You can easily make some of the best cheeses using ingredients you already have in your home, and in very little time too.
Cheese is so many people’s all-time favourite food to eat, and most are unaware they could easily whip up a batch in their own kitchen, and get an end result that is just as delicious (and even fresher) that their preferred store brand.
Most likely, the ingredients and cheese making equipment you need to make a batch of homemade cheese are already in your kitchen or store, and all you need is a recipe and an easy step-by-step guide to making the cheese of your dreams.
What you will need;
- Vinegar/ lemon
- Seasoning (optional)
Decide on the kind of cheese you will like to make. For simpler, easy and less time consuming variations, you can whip up a batch with the above listed ingredients. But, for more complicated cheeses, some require culture and rennet. In that case, you need to know where to buy rennet.
However, for easy homemade cheese, you can follow this recipe.
Grab the milk you want to use to make this easy, homemade cheese. You can use almost any kind of milk, but you absolutely must stay away from ultra-pasteurized milk, as its components do not allow it properly form curds. Raw milk is usually the best option, but any brand of pasteurized milk will always give a good enough result.
Heat your milk in a pot over medium heat, and allow it to boil. Don’t forget to constantly check on and stir your milk so it does not burn. Stir constantly and allow to completely boil.
Here is where the make or break in your cheese making plan. Once your milk has been brought to boil, reduce the heat from medium to low, and add a measurement (depending on the quantity of milk) of acid – lemon or vinegar to the boiling milk, while still stirring the mixture. It should cause an immediate separation of curds and whey (yellowing liquid). This means that the acid is properly curding the milk. If due to some reason, the curdling does not happen, add some vinegar (little by little), until the separation occurs.
Choosing lemon or vinegar is mostly a variation according to taste preferences as lemon may add a more citrus, tangy flavour to the cheese; although, vinegar is the more predictable, easily controlled choice.
Once the curds are separated, you are well on your way to having your perfect homemade cheese. Now, you have to pour the mix through a strainer, and allow the whey drain away – you can keep this whey to be used later for other use. Rinse the curds under s rush of cold water, and drain thoroughly.
Now, you can season your cheese just as you like. If you prefer simple, unflavoured cheese, you can simply add two teaspoons of salt, or add some more seasoning to spice things up a bit.

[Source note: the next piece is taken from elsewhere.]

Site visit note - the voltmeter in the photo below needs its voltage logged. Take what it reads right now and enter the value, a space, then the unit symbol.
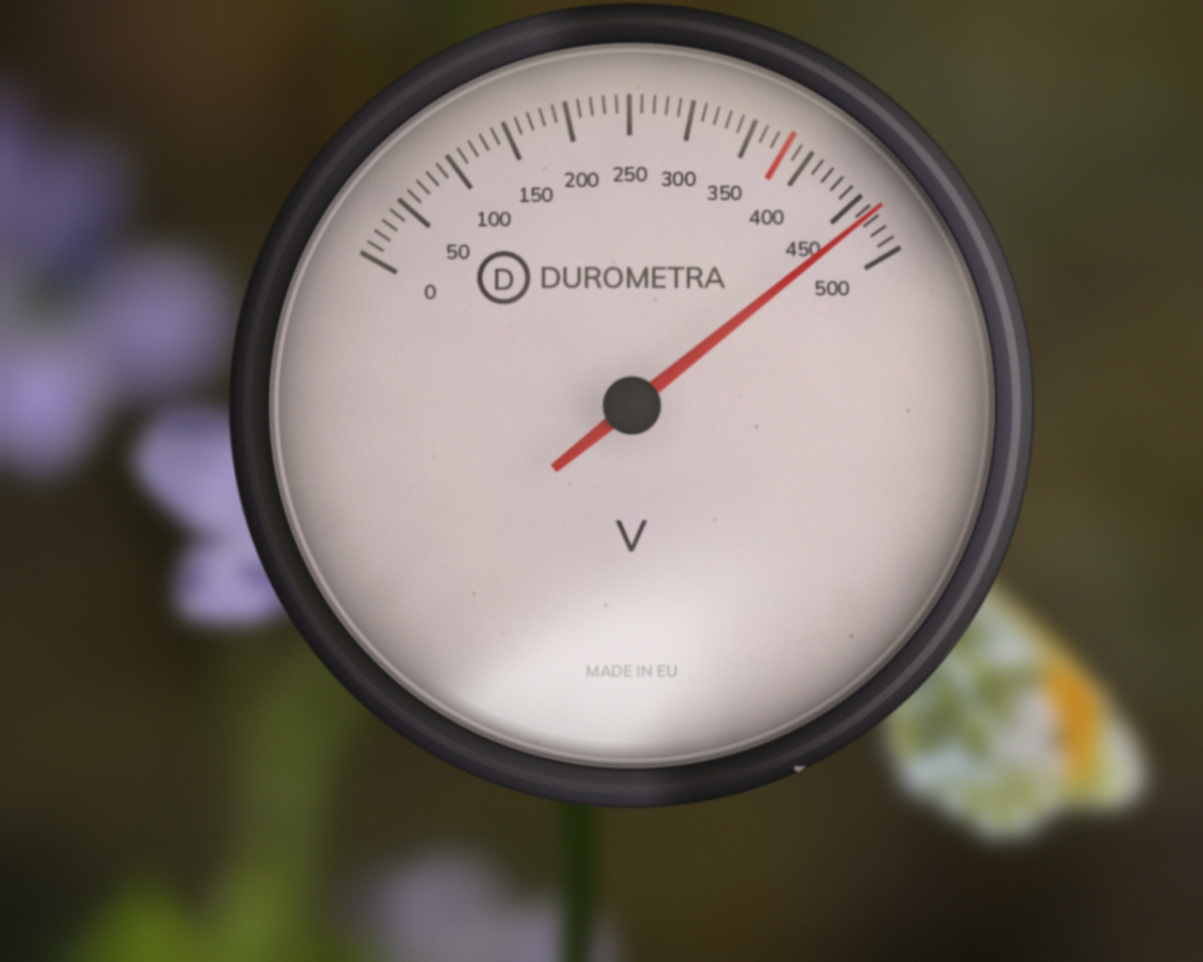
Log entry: 465 V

After seasoning your cheese to your taste, you can wrap the cheese in a proper fabric (cheesecloth is recommended, but any cotton t-shirt would do). Let the wrapped cheese sit for about two hours, and then move it to the refrigerator.
Store your cheese in the refrigerator, and remember to consume within a week so it doesn’t spoil.
You can now whip out your homemade batch of cheese to eat as you please when you are too tired to make the drive to the store, or when guests come over and you want to show off your cooking skills.